### TASK A
In the carbamazepine excerpt, please rewrite the paragraph beginning "A fullterm infant whose mother" as a short list that keeps its main facts.
### TASK B
Reproduce the carbamazepine excerpt between "In a telephone" and "were not reported.", inclusive, putting "plasma" wherever "serum" occurs.
### TASK C
According to the carbamazepine excerpt, what dosing schedule of carbamazepine was the mother of the breastfed 3-month-old following?

### PAGE EXCERPT
In a telephone follow-up study, mothers reported no side effects among 6 infants exposed to carbamazepine (ages and dosages not stated) in breastmilk.
One author reported a mother who was taking clonazepam 6 mg daily and carbamazepine 1400 mg daily. The infant had serum clonazepam levels of about 40% of the mother's serum level. Her infant was described as "somewhat lazy at the breast and tired." Carbamazepine levels were not reported.
Possible drug-induced seizure-like activity and cyanosis occurred in a breastfed 3-week-old whose mother was taking fluoxetine, carbamazepine and buspirone during pregnancy and postpartum.
A breastfed 3-month-old whose mother was taking carbamazepine 200 mg in the morning and 300 mg at bedtime had normal liver function tests.
A fullterm infant whose mother was taking carbamazepine 400 mg daily during pregnancy and postpartum developed asphyxia at birth and required mechanical ventilation. Transient jaundice and liver enzyme elevation were attributed to asphyxia. The mother began breastfeeding on day 8 postpartum. At 3 to 7 weeks of age, cholestasis, jaundice and elevation of hepatic transaminases occurred. The late hepatic abnormalities were considered to be probably caused by carbamazepine in breastmilk.
Two infants were breastfed during maternal therapy with carbamazepine 600 and 1200 mg daily and levetiracetam. The infants appeared to remain healthy throughout the 6- to 8-week study period.
In a long-term study on infants exposed to anticonvulsants during breastfeeding, no difference in average intelligence quotient at 3 years of age was found between infants who were breastfed (n = 26) a median of 6 months and those not breastfed (n = 32) when their mothers were taking carbamazepine. Breastfeeding during carbamazepine monotherapy does not appear to adversely affect infant growth or development, and breastfed infants had slightly higher IQs and enhanced verbal abilities than nonbreastfed infants at 6 years of age in one study. Combination therapy with sedating anticonvulsants or psychotropics may result in infant sedation or withdrawal reactions.

### PROVIDED RECORDS
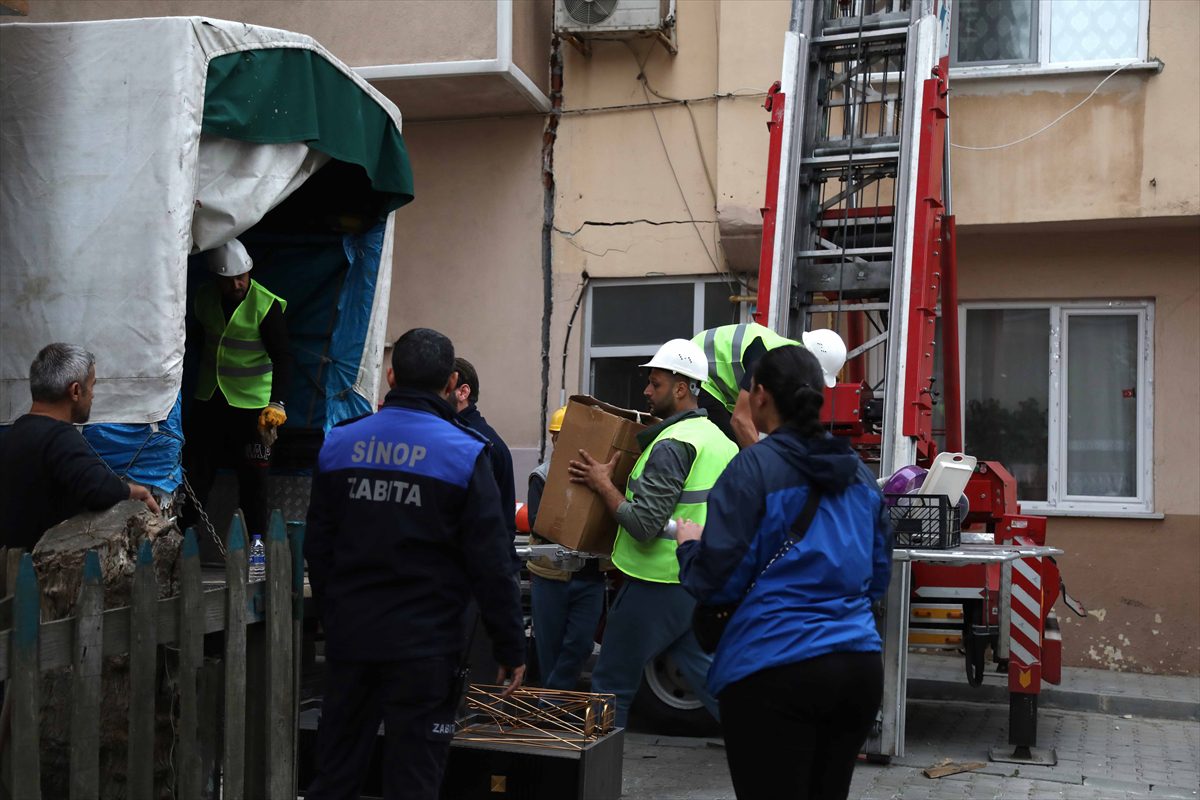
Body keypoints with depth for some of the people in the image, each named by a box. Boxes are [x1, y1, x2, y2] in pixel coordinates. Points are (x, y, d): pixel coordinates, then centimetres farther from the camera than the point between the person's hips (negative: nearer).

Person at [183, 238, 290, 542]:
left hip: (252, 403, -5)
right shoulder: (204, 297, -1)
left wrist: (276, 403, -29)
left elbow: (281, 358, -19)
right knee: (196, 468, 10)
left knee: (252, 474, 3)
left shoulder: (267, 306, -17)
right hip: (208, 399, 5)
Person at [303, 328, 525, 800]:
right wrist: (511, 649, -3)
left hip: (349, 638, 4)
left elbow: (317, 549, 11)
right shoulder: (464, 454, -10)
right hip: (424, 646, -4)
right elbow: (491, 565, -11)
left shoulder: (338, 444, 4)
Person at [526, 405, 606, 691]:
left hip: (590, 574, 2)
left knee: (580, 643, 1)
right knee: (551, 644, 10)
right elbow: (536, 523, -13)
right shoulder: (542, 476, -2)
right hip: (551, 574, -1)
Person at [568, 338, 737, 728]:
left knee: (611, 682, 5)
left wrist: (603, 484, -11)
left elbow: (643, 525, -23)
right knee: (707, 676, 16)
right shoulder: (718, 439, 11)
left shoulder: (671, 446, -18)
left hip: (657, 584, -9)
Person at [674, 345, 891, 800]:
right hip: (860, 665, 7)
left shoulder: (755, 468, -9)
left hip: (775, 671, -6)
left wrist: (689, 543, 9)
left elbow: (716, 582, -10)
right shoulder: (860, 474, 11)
--
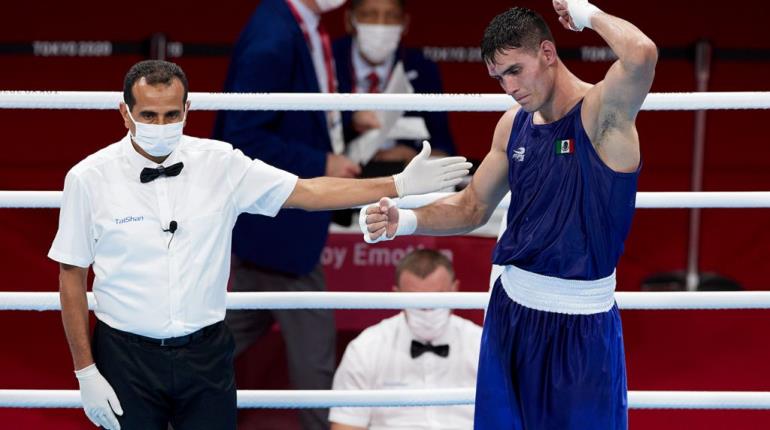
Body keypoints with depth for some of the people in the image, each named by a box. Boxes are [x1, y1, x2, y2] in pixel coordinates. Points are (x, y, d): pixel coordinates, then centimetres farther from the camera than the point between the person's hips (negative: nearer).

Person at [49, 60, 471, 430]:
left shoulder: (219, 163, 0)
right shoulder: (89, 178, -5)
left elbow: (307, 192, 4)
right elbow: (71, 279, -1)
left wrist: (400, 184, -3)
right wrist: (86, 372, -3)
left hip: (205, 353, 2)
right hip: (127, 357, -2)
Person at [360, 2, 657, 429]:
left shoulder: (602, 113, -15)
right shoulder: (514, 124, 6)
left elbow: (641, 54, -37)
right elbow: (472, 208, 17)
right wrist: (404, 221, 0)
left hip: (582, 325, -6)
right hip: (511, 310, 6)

### EXERCISE ANSWER A
- The mother of a fullterm infant took carbamazepine 400 mg daily during pregnancy and postpartum.
- The infant developed asphyxia at birth and needed mechanical ventilation.
- Transient jaundice and liver enzyme elevation were attributed to the asphyxia.
- Breastfeeding began on day 8 postpartum.
- At 3 to 7 weeks of age, cholestasis, jaundice and elevated hepatic transaminases occurred.
- These late hepatic abnormalities were considered probably caused by carbamazepine in breastmilk.

### EXERCISE ANSWER B
In a telephone follow-up study, mothers reported no side effects among 6 infants exposed to carbamazepine (ages and dosages not stated) in breastmilk.
One author reported a mother who was taking clonazepam 6 mg daily and carbamazepine 1400 mg daily. The infant had plasma clonazepam levels of about 40% of the mother's plasma level. Her infant was described as "somewhat lazy at the breast and tired." Carbamazepine levels were not reported.

### EXERCISE ANSWER C
200 mg in the morning and 300 mg at bedtime.